▶ _To-do item_:
Your response must be made up of each line in the data below that contains the string "Jewish".

▶ _Records_:
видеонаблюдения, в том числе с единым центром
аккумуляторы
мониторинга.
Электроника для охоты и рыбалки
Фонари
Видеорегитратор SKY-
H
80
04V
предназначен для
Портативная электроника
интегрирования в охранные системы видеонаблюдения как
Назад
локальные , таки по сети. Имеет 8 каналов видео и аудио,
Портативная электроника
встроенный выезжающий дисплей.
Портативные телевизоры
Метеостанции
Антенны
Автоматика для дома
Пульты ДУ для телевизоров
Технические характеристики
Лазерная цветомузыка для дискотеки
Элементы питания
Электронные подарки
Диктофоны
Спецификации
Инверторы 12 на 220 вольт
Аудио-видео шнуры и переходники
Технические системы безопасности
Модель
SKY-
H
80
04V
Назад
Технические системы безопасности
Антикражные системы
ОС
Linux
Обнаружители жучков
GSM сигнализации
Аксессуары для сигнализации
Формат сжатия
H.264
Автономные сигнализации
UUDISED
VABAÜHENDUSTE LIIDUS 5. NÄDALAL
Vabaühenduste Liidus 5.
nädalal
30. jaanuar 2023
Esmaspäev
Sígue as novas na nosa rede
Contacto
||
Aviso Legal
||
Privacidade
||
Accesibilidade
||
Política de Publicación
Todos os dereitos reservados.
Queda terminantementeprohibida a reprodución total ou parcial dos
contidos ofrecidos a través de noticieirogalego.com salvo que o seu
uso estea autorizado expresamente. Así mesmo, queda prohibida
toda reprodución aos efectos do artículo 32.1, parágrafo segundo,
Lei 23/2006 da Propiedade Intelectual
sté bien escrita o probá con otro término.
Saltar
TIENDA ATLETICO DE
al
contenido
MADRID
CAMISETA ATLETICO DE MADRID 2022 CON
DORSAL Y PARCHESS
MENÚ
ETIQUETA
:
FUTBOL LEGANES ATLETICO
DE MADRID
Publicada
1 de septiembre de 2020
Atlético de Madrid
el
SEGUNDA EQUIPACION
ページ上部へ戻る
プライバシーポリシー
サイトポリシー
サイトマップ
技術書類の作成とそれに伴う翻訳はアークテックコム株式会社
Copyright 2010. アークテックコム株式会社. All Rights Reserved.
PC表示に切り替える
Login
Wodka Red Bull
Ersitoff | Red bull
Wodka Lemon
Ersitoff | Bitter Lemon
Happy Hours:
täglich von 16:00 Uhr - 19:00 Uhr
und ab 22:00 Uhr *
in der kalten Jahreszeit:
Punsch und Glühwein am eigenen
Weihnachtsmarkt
* * *
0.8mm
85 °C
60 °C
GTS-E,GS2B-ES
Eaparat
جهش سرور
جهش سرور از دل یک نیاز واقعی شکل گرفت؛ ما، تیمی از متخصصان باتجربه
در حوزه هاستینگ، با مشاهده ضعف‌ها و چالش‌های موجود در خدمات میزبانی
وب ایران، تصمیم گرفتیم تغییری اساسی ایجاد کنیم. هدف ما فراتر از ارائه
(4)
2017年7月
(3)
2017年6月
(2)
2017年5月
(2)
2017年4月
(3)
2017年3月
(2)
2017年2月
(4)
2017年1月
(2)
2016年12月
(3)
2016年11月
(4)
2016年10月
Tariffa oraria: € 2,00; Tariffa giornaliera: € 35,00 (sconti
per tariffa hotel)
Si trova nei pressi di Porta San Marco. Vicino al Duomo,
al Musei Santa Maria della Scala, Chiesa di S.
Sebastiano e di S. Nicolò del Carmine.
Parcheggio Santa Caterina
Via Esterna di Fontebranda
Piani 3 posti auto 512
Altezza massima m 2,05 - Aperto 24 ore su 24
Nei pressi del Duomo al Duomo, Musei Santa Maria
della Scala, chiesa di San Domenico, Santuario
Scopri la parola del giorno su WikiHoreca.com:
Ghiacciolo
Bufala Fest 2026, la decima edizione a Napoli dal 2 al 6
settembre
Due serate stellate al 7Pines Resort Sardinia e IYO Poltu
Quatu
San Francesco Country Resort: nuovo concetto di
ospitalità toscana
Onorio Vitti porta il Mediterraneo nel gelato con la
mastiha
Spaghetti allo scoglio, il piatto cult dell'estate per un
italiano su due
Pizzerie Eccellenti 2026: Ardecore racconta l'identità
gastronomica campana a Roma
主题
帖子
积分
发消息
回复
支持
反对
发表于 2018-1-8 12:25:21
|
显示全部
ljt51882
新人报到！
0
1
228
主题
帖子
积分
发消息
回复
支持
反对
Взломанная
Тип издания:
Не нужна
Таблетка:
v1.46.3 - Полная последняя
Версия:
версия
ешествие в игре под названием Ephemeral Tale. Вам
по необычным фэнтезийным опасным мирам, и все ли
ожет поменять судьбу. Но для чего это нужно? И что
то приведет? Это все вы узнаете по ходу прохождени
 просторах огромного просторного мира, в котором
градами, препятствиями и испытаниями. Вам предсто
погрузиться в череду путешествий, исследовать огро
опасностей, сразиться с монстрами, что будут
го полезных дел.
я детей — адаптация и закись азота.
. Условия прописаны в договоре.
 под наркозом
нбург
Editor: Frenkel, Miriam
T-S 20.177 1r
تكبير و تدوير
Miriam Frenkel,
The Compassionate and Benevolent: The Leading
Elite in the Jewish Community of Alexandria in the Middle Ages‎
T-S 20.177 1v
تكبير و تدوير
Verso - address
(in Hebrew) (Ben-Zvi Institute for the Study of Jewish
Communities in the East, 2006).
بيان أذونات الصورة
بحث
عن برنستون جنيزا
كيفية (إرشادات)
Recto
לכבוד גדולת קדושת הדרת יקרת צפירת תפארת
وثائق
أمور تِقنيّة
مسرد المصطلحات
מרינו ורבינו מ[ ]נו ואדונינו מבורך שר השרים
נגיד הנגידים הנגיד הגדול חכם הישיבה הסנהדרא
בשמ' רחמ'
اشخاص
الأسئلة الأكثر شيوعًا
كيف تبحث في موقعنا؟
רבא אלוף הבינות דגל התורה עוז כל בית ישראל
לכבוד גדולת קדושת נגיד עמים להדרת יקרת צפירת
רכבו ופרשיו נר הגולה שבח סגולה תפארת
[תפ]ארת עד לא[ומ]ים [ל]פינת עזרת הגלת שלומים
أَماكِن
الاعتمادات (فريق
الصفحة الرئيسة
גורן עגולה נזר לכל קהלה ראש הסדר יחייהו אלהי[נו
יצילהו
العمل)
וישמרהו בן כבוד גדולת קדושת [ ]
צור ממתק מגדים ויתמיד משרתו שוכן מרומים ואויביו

▶ _Task result_:
Elite in the Jewish Community of Alexandria in the Middle Ages‎
(in Hebrew) (Ben-Zvi Institute for the Study of Jewish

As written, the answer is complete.